[WORK TO COMPLETE] According to the wine review below, for how long should the 2006 Wolfer Goldgrube Riesling Spatlese evolve nicely?

[TEXT FOR ANALYSIS]
Peach, musk melon, persimmon, and honey inform the 2006 Wolfer Goldgrube Riesling Spatlese (A.P. #2) a wine with a doughy, creamy mouth-feel and sense of substantially and richness more appropriate to an Auslese, yet light and wafting. The sweet, soothing, yet somehow refreshing vanilla cream and peach character with a hint of offsetting bitter peach kernel in the finish reminds me of 1975. This should evolve nicely for at least 15 years.
“We started picking immediately after the October 3rd rain, and then under high pressure,” relates Daniel Vollenweider. Already then, there was little to be harvested below Auslese, not surprising considering the general trends this vintage and the fact that Vollenweider, as a friend to botryits in normal times, never sprays to keep it at bay. But in a departure from the norm, one cask had reached ten grams of residual sugar by the end of last summer and Vollenweider decided he might as well taste what a truly dry Wolfer Goldgrube Spatlese would be like! (I have not connected with the bottled wine.) A second major vineyard reclamation project in the Schimbock – a once-renowed riverside parcel within today’s Trabener Wurzgarten – is where Vollenweider intends to specialize in dry Riesling.

[DATA EXCERPT]
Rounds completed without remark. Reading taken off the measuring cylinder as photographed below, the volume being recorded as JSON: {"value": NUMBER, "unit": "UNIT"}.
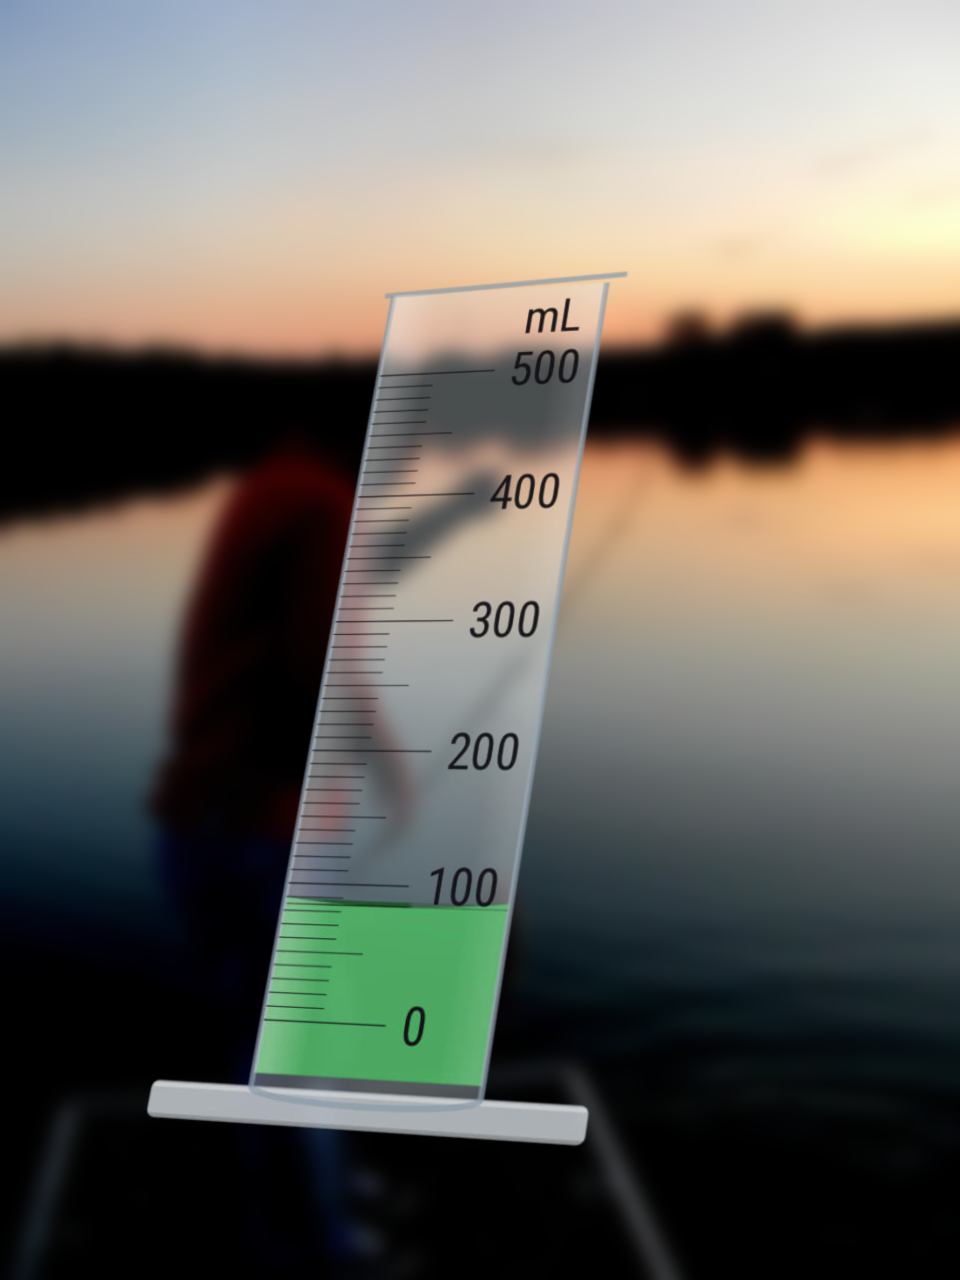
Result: {"value": 85, "unit": "mL"}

[PROBLEM SOLUTION] For at least 15 years.